Kick him out-- expose a) the reality of your having but 59 votes in the caucus and b) the reality of Lieberman playing a most vile role as traitor and spy and saboteur, and c) the reality of the Republicans wanting ONLY to make the other side look bad, and being indifferent as to what would best meet the nation's present needs, which include getting a hold on health care costs and on the tens of millions that lack insurance.
This is what the American people have to be helped to see. The job of the Democrats --including Obama-- should be to expose to the American people the purely destructive and amoral level which their obstructionist opposition is coming from.
Here's some news:
Ezra Klein on Politico
The Huffington Post and Roll Call are both reporting that Joe Lieberman notified Harry Reid that he will filibuster health-care reform if the final bill includes an expansion of Medicare. Previously, Lieberman had been cool to the idea, saying he wanted to make sure it wouldn't increase the deficit or harm Medicare's solvency (and previously to that, he supported it as part of the Gore/Lieberman health-care plan). That comforted some observers, as the CBO is expected to say it will do neither. Someone must have given Lieberman a heads-up on that, as he's decided to make his move in advance of the CBO score, the better to ensure the facts of the policy couldn't impede his opposition to it.
To put this in context, Lieberman was invited to participate in the process that led to the Medicare buy-in. His opposition would have killed it before liberals invested in the idea. Instead, he skipped the meetings and is forcing liberals to give up yet another compromise. Each time he does that, he increases the chances of the bill's failure that much more. And if there's a policy rationale here, it's not apparent to me, or to others who've interviewed him. At this point, Lieberman seems primarily motivated by torturing liberals. That is to say, he seems willing to cause the deaths of hundreds of thousands of people in order to settle an old electoral score.
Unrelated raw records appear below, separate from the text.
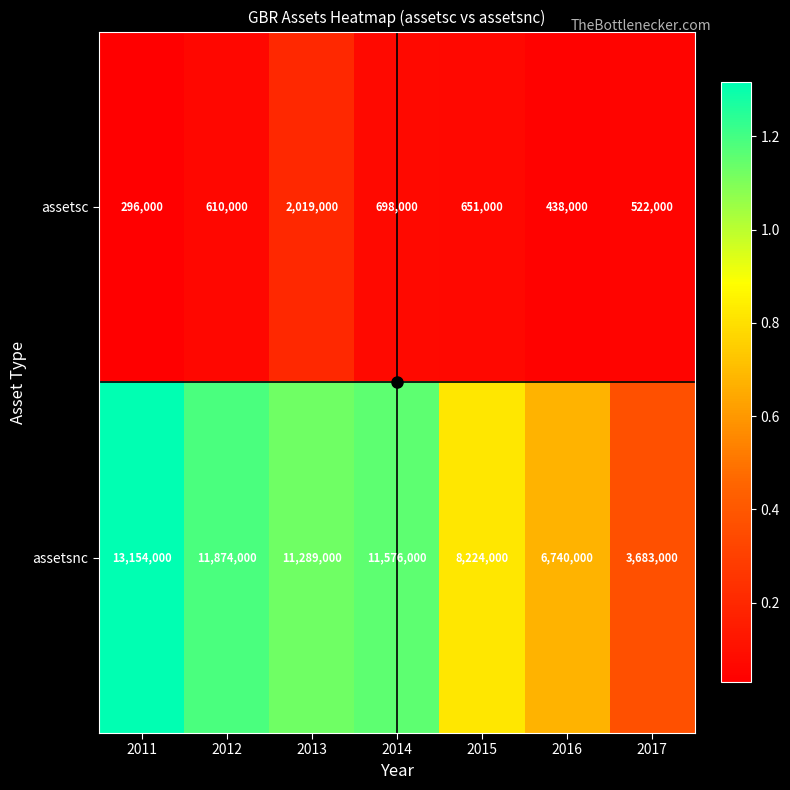

What is the total value across all series at 2012?

12484000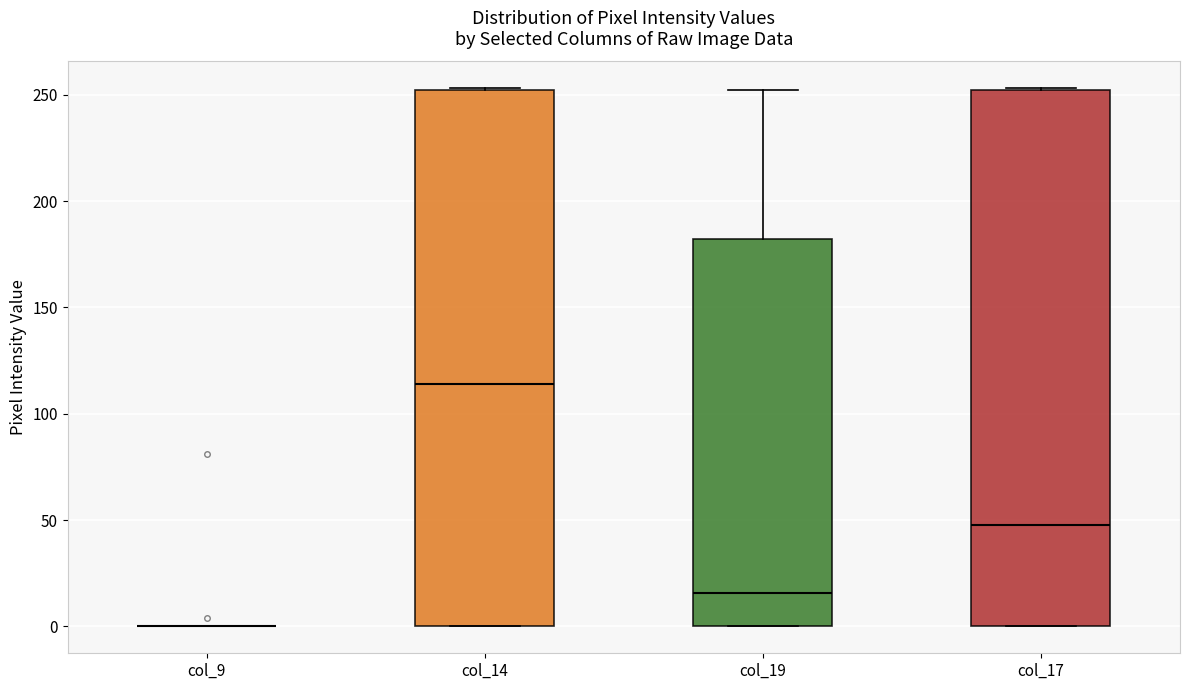

Where is the upper edge of the box for col_14 on the y-axis? The values are not printed on the chart, so give them approximately, as read against the axis.

250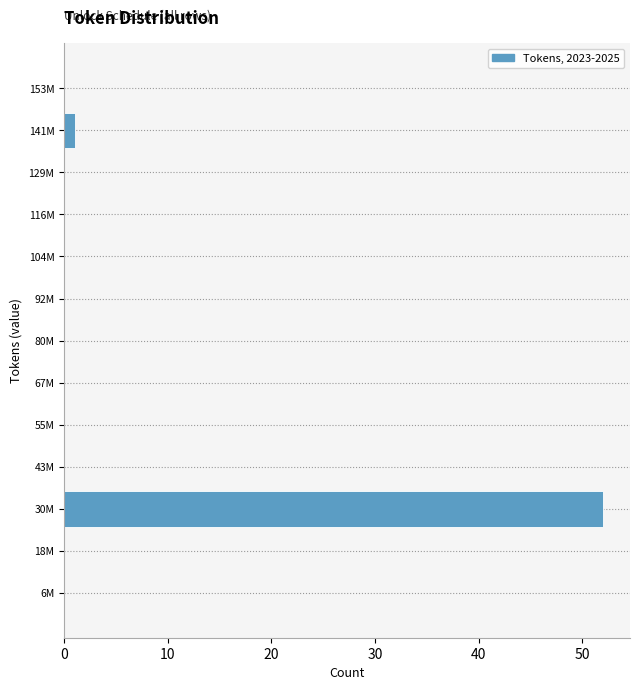

Reading bottom to top, extract all data points from this chart.

6M=0	18M=0	30M=52	43M=0	55M=0	67M=0	80M=0	92M=0	104M=0	116M=0	129M=0	141M=1	153M=0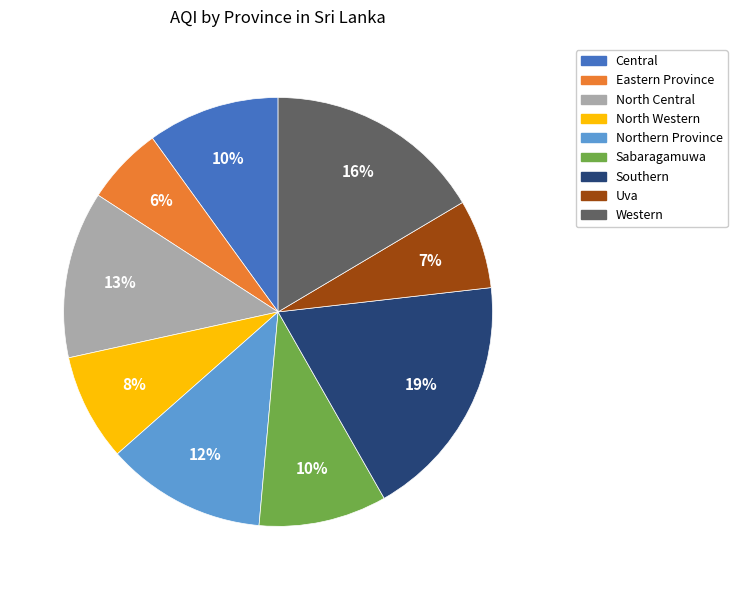

Is there a majority slice in this chart?

No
This leaves Reid in a tough spot. Sam Stein runs through his remaining options, none of which are very good:
The first is to convince the Senator to support Democrats in breaking a Republican filibuster before casting a vote against the bill. This would allow for the legislation to pass with Lieberman still registering his opposition. Lieberman, however, has said he considers the procedural vote to cut off debate to be of the same significance as a vote on the bill itself.